Qu’on ne s’y méprenne pas : Brigitte Studer n’entend pas réhabiliter par la bande une période de l’histoire communiste au détriment de son devenir stalinien, sauver Lénine en diabolisant Staline. Avec cette étude, il s’agit au contraire de penser froidement une histoire qui nous concerne au premier chef parce qu’elle pose la question, somme toute classique, de la Révolution, rationnellement souhaitable – comment accepter l’irrationalisme politique et ses méfaits ? – mais souvent historiquement détestable (ici la Grande terreur, le Goulag, les exécutions sommaires, le mensonge politique érigé en art de gouvernement, le retour aux valeurs d’ordre au nom du « marxisme », etc.).
Voyageurs et victimes de la Révolution
Les hommes (mais aussi les femmes), les militants, qui ont vécu ce chambardement symbolique, cette renationalisation de l’imaginaire communiste et ces réinvestissements des valeurs d’ordre, ont eu des destins évidemment divers, de ceux qui, très tôt, se déprirent de l’emprise communiste à ceux qui, jusqu’au bout, restèrent fidèles, parfois d’une fidélité de façade peu à peu dévitalisée. B. Studer commence son récit en se plaçant dans le Paris de l’été 1933, lorsque se réunissent trois membres de l’Internationale communiste : l’Allemand Willi Münzenberg, le Bohémien Otto Katz et le Hongrois Arthur Koestler, avec pour tâche de contrer la machine de propagande nazie. Koestler, rappelle-t-elle, quitte le Parti en 1938, Münzenberg meurt en 1940 dans des circonstances encore inexpliquées après avoir dénoncé le Pacte germano-soviétique, tandis que Katz, Kominternien modèle, attendra, si l’on ose dire, 1952 pour être rattrapé par l’histoire.
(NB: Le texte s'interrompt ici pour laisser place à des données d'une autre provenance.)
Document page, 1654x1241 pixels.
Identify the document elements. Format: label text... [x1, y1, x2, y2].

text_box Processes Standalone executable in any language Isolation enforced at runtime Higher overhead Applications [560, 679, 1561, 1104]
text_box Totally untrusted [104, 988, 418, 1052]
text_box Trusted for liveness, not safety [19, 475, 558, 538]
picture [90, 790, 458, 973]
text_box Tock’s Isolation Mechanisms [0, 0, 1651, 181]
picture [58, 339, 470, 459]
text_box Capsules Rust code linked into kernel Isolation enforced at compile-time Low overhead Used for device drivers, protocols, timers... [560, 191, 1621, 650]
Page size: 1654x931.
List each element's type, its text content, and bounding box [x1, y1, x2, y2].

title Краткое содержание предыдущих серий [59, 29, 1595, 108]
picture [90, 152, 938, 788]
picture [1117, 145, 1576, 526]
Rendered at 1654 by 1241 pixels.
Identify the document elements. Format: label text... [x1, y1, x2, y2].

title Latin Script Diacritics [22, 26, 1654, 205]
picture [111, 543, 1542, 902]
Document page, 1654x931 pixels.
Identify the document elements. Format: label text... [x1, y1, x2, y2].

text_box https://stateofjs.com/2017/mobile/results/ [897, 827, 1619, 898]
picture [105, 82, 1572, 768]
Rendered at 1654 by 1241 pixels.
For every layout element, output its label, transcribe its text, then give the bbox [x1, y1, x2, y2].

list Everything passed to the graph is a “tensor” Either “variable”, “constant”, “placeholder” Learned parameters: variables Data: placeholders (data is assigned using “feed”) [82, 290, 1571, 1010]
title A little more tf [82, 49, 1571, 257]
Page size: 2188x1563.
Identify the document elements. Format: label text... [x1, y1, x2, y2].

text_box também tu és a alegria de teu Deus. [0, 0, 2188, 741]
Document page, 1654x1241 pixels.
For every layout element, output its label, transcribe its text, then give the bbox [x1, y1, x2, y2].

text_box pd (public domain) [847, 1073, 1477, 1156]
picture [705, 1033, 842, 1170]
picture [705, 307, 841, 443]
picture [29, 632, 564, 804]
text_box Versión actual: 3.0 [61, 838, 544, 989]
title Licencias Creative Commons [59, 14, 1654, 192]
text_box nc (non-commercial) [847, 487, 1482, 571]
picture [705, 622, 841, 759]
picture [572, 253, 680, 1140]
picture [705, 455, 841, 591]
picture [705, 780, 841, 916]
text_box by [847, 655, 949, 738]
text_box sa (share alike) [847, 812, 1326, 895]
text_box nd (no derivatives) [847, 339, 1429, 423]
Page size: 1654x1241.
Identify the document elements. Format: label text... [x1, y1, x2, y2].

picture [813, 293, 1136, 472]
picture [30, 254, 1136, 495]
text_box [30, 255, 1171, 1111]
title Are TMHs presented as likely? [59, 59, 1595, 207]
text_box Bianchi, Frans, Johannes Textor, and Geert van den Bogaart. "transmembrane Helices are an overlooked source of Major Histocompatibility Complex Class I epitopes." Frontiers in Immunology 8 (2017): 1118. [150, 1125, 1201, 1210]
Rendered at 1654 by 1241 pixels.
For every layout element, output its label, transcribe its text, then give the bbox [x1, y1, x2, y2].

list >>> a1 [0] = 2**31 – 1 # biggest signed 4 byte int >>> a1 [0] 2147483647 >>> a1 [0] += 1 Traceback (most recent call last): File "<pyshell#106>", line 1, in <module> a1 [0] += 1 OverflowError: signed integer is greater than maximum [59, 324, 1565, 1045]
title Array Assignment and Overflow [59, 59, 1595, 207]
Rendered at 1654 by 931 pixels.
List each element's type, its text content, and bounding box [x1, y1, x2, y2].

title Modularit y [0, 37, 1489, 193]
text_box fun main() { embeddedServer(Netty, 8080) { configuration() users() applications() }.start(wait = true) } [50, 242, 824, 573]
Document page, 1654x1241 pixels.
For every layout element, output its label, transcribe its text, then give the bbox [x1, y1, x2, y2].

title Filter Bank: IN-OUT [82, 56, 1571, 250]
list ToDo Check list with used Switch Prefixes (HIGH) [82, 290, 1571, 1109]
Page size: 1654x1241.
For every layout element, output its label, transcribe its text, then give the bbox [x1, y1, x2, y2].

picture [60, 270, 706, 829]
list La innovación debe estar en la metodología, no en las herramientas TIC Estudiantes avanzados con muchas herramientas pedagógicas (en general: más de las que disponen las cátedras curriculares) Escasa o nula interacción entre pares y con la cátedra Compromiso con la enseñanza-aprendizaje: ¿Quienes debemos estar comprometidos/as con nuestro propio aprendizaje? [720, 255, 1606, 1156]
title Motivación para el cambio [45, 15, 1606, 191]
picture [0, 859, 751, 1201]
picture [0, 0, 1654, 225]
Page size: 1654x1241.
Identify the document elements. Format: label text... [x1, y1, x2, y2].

Arrêté à Prague dans le cadre du procès Slansky, du nom du principal dirigeant tchécoslovaque incriminé dans cette répétition des « Grands Procès » de Moscou, il fut condamné à mort et exécuté.
Ces voyageurs internationalistes ne sont que trois des figures de ces Kominterniens qui, de 1919 à 1943, furent « des révolutionnaires professionnels [qui] vouèrent tout ou partie de leur vie à un engagement distinctif total et [qui] parfois aussi, la perdirent » (p. 2). De mission en mission, ils sont au cœur des enjeux géopolitiques mondiaux de l’entre-deux-guerres et de l’histoire du communisme. Ce sont à ce titre des acteurs privilégiés dont l’histoire personnelle, souvent tourmentée, se déroule sur les multiples scènes du jeu politique. Le Komintern « était transnational et, pour reprendre les termes de Jürgen Osterhammel, un espace social au-delà des cultures nationales qui le configuraient » (p. 5). Il avait le monde entier comme champ d’action.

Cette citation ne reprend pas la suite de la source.